WORK ORDER
Swap "Duitsland" for "Frankrijk" and write out again the part of the records that runs from the start through the line containing "2025-07-18 12:16", leaving everything else unchanged.

SOURCE INFORMATION
++++++

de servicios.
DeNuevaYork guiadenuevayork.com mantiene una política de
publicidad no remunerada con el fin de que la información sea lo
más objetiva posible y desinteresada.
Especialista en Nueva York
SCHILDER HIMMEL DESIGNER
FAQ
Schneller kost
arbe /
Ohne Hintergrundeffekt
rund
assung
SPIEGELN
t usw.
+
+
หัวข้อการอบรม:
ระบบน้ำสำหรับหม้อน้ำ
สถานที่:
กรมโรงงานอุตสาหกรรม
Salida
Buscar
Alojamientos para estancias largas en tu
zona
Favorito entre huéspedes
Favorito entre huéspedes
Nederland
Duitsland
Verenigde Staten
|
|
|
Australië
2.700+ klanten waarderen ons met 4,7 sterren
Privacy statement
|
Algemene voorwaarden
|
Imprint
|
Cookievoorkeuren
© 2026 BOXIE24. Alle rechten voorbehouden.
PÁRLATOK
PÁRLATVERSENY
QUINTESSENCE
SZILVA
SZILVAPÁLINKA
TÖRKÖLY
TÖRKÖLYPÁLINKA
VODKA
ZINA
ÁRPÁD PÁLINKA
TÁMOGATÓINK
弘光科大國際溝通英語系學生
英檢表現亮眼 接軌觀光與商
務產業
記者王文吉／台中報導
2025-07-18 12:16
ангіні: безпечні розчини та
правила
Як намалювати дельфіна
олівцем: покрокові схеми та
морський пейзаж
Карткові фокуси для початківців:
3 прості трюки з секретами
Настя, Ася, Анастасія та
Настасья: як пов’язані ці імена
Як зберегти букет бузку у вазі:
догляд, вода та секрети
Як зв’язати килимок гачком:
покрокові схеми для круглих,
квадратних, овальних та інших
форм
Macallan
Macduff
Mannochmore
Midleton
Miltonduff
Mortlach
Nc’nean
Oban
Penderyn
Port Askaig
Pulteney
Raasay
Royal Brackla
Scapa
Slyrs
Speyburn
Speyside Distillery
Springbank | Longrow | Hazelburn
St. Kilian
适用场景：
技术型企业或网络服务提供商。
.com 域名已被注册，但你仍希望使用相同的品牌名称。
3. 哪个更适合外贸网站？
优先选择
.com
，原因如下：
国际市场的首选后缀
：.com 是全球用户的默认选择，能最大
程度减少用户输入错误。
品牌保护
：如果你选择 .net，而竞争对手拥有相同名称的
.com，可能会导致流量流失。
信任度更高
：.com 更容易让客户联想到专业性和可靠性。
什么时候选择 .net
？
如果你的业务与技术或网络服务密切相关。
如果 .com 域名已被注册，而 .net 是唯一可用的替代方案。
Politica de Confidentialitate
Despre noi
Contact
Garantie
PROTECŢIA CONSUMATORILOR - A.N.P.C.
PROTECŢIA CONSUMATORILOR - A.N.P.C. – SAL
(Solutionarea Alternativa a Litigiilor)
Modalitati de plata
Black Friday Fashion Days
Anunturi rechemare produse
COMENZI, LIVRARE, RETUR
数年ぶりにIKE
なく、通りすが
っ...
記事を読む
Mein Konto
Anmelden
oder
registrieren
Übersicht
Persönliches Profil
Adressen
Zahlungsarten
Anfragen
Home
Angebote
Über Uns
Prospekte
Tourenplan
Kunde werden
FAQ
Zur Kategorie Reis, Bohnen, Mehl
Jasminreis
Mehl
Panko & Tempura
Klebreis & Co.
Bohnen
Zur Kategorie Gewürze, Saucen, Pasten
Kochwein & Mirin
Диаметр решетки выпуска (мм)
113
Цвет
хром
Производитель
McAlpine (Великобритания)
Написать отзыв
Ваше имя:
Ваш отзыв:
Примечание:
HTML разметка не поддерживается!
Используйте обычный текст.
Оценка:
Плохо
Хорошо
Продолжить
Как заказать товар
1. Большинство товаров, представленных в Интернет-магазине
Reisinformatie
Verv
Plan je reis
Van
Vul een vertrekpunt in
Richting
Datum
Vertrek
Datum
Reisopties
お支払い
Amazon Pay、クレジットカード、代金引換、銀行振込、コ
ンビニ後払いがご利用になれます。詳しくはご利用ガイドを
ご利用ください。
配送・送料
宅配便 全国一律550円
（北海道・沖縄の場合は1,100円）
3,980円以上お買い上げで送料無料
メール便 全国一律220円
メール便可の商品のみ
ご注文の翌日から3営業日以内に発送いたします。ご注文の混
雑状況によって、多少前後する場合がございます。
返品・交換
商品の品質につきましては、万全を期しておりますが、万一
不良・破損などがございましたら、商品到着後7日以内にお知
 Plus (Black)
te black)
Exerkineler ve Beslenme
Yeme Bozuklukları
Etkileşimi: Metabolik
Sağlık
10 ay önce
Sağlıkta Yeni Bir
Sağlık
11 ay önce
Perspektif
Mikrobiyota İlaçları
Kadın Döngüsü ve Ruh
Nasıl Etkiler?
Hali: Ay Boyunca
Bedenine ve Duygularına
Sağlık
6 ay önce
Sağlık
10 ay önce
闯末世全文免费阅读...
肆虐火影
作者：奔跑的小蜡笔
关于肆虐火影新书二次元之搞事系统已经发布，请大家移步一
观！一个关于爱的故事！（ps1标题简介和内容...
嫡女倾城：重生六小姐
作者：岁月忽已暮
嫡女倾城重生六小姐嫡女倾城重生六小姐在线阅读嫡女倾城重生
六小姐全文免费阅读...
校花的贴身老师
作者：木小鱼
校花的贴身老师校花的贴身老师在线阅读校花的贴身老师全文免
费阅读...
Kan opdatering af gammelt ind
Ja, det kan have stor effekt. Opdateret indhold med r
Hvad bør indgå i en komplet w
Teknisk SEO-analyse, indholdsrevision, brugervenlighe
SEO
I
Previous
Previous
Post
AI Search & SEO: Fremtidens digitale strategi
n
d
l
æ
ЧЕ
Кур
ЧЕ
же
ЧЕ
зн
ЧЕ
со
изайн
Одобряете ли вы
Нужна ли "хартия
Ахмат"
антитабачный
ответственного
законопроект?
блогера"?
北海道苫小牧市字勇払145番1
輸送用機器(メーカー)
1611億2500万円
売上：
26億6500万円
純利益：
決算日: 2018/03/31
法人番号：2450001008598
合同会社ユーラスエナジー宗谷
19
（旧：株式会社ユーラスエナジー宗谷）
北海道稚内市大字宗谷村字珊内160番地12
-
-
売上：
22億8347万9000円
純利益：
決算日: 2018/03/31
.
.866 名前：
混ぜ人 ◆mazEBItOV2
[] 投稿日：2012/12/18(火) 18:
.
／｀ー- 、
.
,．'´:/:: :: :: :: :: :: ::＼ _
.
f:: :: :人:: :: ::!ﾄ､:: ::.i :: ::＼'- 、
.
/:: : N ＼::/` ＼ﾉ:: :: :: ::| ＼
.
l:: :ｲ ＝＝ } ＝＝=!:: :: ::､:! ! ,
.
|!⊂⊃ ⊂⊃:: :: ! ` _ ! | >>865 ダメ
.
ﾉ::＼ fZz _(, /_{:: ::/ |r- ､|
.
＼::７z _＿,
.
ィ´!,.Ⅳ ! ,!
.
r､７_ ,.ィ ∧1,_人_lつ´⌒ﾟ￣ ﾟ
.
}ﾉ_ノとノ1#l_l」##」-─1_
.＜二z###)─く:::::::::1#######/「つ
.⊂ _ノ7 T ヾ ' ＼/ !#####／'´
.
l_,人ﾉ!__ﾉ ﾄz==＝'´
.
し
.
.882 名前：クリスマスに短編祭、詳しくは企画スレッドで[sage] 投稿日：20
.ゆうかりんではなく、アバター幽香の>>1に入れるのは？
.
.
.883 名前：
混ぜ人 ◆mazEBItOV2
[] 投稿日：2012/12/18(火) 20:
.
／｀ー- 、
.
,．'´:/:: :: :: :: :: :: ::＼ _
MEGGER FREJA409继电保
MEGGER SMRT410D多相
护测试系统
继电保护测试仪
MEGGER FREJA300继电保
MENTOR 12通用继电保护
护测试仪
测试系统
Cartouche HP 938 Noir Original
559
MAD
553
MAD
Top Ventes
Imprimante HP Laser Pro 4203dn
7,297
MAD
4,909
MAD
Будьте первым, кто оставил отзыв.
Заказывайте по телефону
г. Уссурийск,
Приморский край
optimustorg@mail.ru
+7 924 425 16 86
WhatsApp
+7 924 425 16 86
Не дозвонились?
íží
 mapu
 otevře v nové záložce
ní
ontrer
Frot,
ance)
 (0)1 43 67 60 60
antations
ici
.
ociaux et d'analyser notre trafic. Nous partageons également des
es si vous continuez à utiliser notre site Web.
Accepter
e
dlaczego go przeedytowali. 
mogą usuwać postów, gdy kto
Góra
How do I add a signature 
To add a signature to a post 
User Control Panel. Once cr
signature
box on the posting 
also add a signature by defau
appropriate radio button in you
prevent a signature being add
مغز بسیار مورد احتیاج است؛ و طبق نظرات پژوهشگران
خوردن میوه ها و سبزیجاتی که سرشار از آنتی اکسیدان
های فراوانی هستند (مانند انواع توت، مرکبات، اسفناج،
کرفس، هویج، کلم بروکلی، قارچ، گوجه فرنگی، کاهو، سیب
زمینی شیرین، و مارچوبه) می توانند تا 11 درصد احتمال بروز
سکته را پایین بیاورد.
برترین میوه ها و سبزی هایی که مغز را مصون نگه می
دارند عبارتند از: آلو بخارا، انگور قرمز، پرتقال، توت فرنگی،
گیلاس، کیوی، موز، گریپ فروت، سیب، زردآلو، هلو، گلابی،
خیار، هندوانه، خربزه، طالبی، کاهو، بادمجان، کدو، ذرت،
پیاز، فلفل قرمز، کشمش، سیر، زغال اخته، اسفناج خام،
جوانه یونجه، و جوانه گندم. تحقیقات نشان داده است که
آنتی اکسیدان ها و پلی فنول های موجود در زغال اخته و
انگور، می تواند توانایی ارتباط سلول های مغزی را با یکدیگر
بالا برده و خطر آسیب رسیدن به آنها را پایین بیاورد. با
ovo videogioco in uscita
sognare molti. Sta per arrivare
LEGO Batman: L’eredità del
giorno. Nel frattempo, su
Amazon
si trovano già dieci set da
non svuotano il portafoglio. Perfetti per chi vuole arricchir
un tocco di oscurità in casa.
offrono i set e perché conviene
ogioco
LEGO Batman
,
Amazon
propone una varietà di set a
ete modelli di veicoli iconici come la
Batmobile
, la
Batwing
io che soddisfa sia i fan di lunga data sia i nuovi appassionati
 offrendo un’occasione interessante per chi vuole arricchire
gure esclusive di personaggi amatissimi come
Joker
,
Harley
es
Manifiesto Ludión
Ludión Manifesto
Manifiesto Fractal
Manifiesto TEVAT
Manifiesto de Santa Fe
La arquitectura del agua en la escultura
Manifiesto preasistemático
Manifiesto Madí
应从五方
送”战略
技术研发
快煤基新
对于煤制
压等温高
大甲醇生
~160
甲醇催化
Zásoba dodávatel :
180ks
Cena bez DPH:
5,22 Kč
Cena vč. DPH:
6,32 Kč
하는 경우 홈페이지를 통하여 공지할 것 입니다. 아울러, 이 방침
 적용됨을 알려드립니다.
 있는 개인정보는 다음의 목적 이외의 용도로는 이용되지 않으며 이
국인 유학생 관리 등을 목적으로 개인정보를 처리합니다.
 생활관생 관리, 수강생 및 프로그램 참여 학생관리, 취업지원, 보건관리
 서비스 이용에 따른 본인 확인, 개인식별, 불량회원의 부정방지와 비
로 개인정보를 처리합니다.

++++++

TASK RESULT
de servicios.
DeNuevaYork guiadenuevayork.com mantiene una política de
publicidad no remunerada con el fin de que la información sea lo
más objetiva posible y desinteresada.
Especialista en Nueva York
SCHILDER HIMMEL DESIGNER
FAQ
Schneller kost
arbe /
Ohne Hintergrundeffekt
rund
assung
SPIEGELN
t usw.
+
+
หัวข้อการอบรม:
ระบบน้ำสำหรับหม้อน้ำ
สถานที่:
กรมโรงงานอุตสาหกรรม
Salida
Buscar
Alojamientos para estancias largas en tu
zona
Favorito entre huéspedes
Favorito entre huéspedes
Nederland
Frankrijk
Verenigde Staten
|
|
|
Australië
2.700+ klanten waarderen ons met 4,7 sterren
Privacy statement
|
Algemene voorwaarden
|
Imprint
|
Cookievoorkeuren
© 2026 BOXIE24. Alle rechten voorbehouden.
PÁRLATOK
PÁRLATVERSENY
QUINTESSENCE
SZILVA
SZILVAPÁLINKA
TÖRKÖLY
TÖRKÖLYPÁLINKA
VODKA
ZINA
ÁRPÁD PÁLINKA
TÁMOGATÓINK
弘光科大國際溝通英語系學生
英檢表現亮眼 接軌觀光與商
務產業
記者王文吉／台中報導
2025-07-18 12:16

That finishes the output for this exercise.